In alto volteggiavano pochi uccelli marini. Andavano, tornavano, s’alzavano o s’abbassavano senza mai dare uno strido, come se anche la loro voce si fosse gelata. Sui banchi invece poche macchie brune, che spiccavano vivamente su quel candore, indicavano delle foche.

Stavano accanto ai loro buchi, aperti pazientemente da esse per potersi tuffare e quindi venire a respirare.

– È finita, – aveva detto il capitano Evensen. – Per di qui non si passa.

– E dove trovare una baia? – fu chiesto dai membri della spedizione.

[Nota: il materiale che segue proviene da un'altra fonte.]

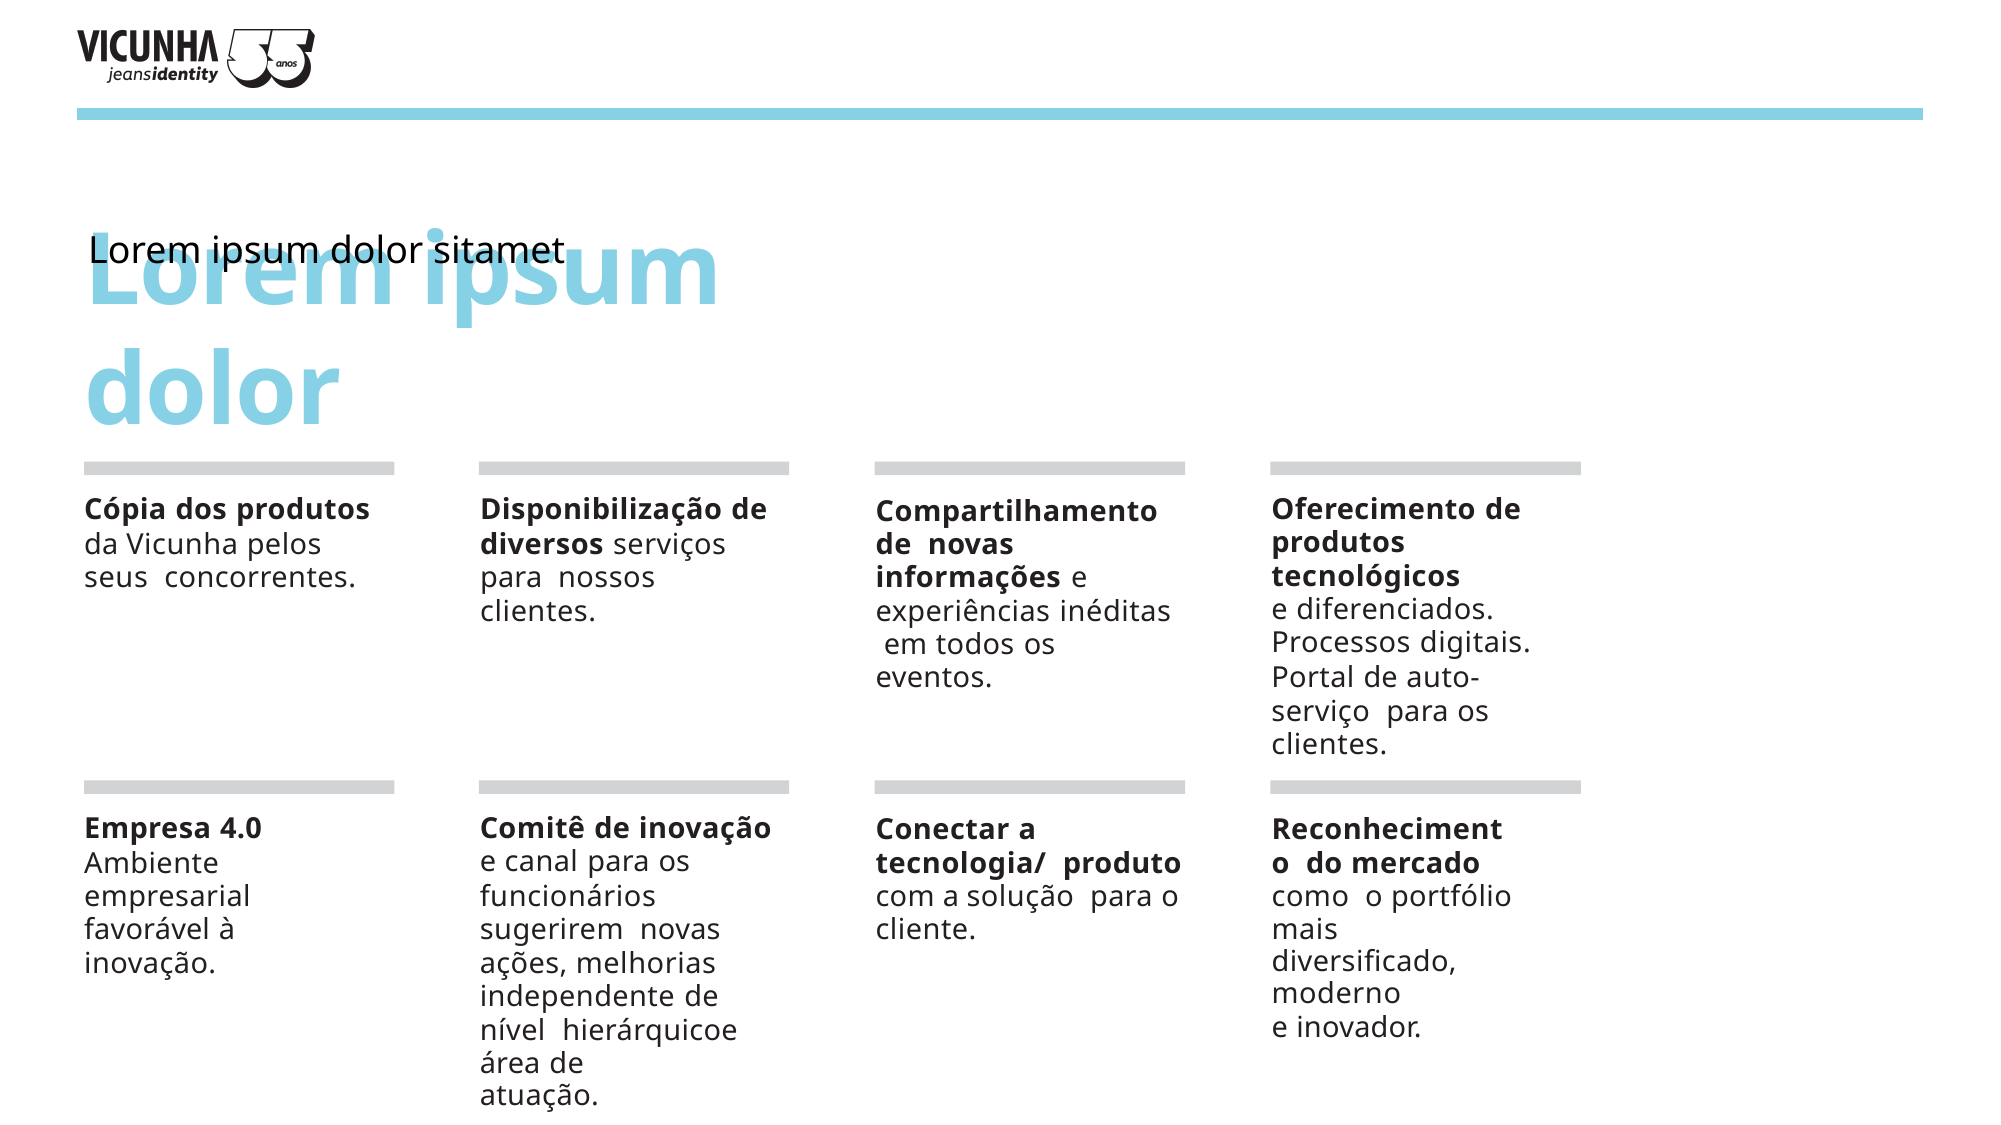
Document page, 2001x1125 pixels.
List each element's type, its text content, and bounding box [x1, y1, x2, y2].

– Se S. A. R. vuole un consiglio, gli direi di tornare verso il sud e cercare rifugio nella baia di Teplitz, – rispose il capitano. – Forse è la migliore, nè saprei davvero trovarne altre che facciano per noi. D’altronde la Stella Polare ha avuto persino troppa fortuna, ed ha toccato una latitudine che io temevo di non raggiungere. Signori, ritorniamo prima che i ghiacci ci blocchino qui. –

Il consiglio del vecchio lupo di mare fu accolto all’unanimità, avendo tutti somma fiducia nella sua esperienza. D’altronde ogni passaggio era chiuso e non rimaneva che di tornare indietro e senza perdere tempo.

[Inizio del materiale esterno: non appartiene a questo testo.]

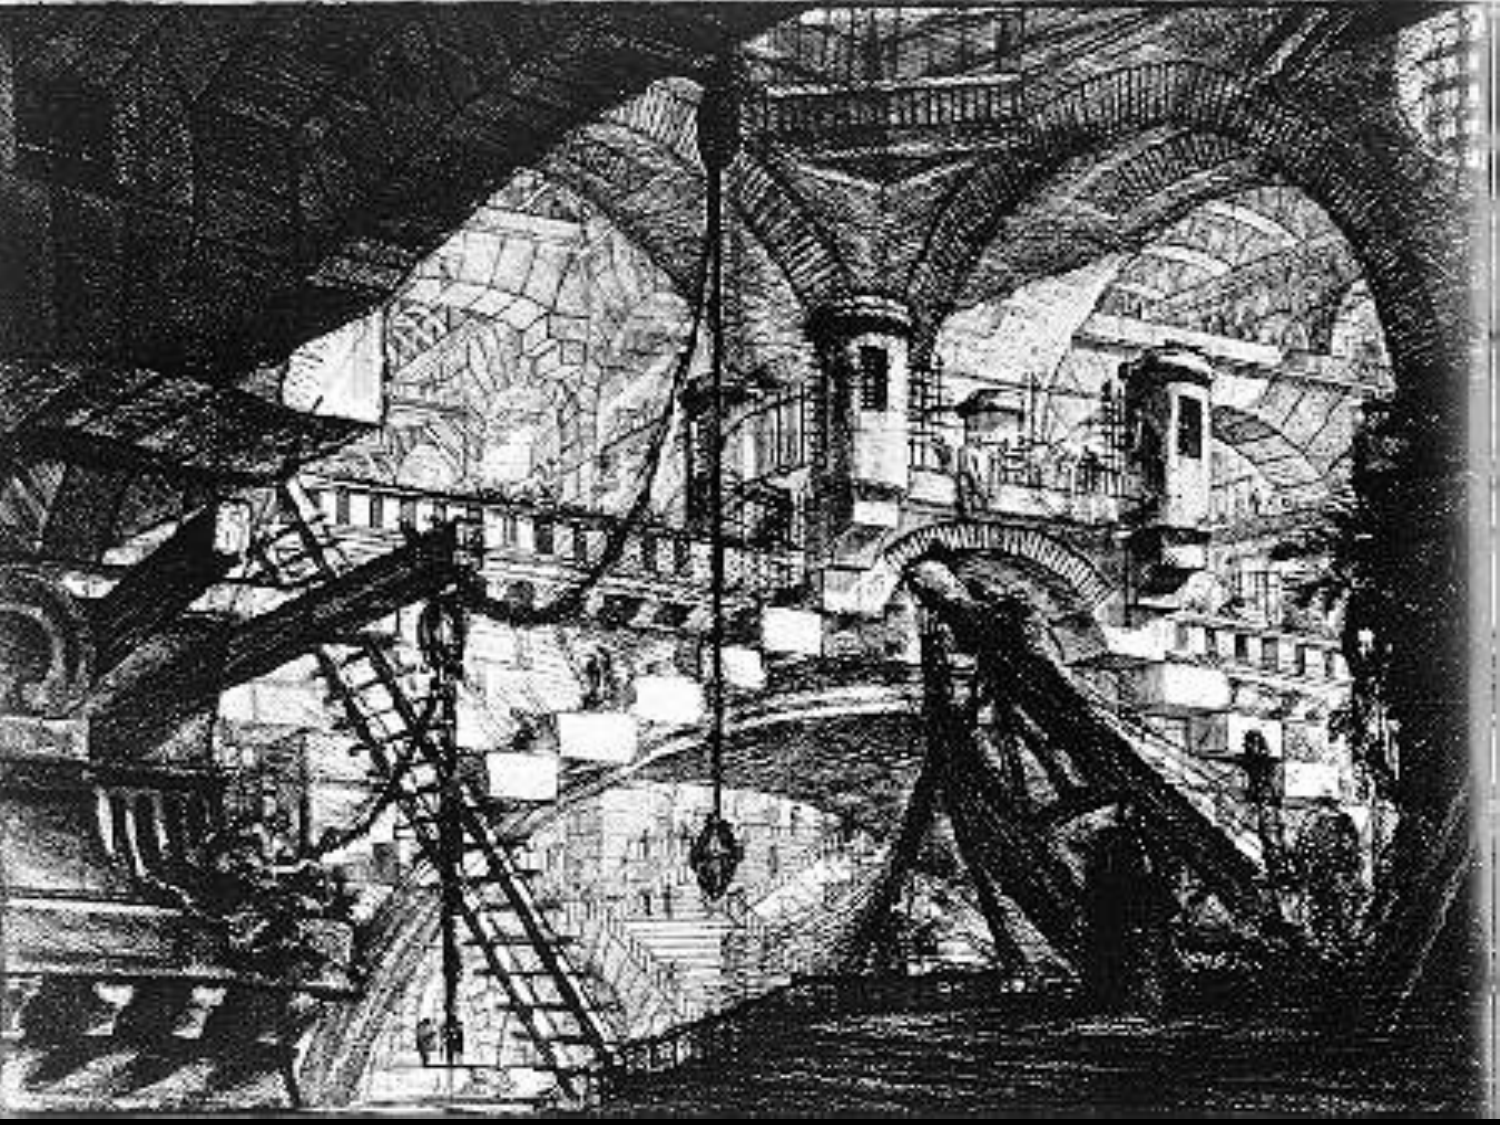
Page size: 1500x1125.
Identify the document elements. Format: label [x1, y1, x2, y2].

Poteva avvenire un movimento fra i ghiacci che rinchiudesse la Stella Polare e forse per sempre.

Prima però di decidersi, la nave percorse un lungo tratto di quella fronte massiccia, con la speranza di trovare più lontano qualche passaggio, poi, veduto che non vi era alcuna probabilità, S. A. R. diede il comando di mettere la prora verso il sud-est.

Anche il ritorno però non era facile.

Un movimento era avvenuto anche più al sud, ed i ghiacci si erano accumulati verso l’est rendendo la navigazione penosa.

Ad ogni istante la Stella Polare doveva prendere la rincorsa e lavorare di sperone per aprirsi il passo.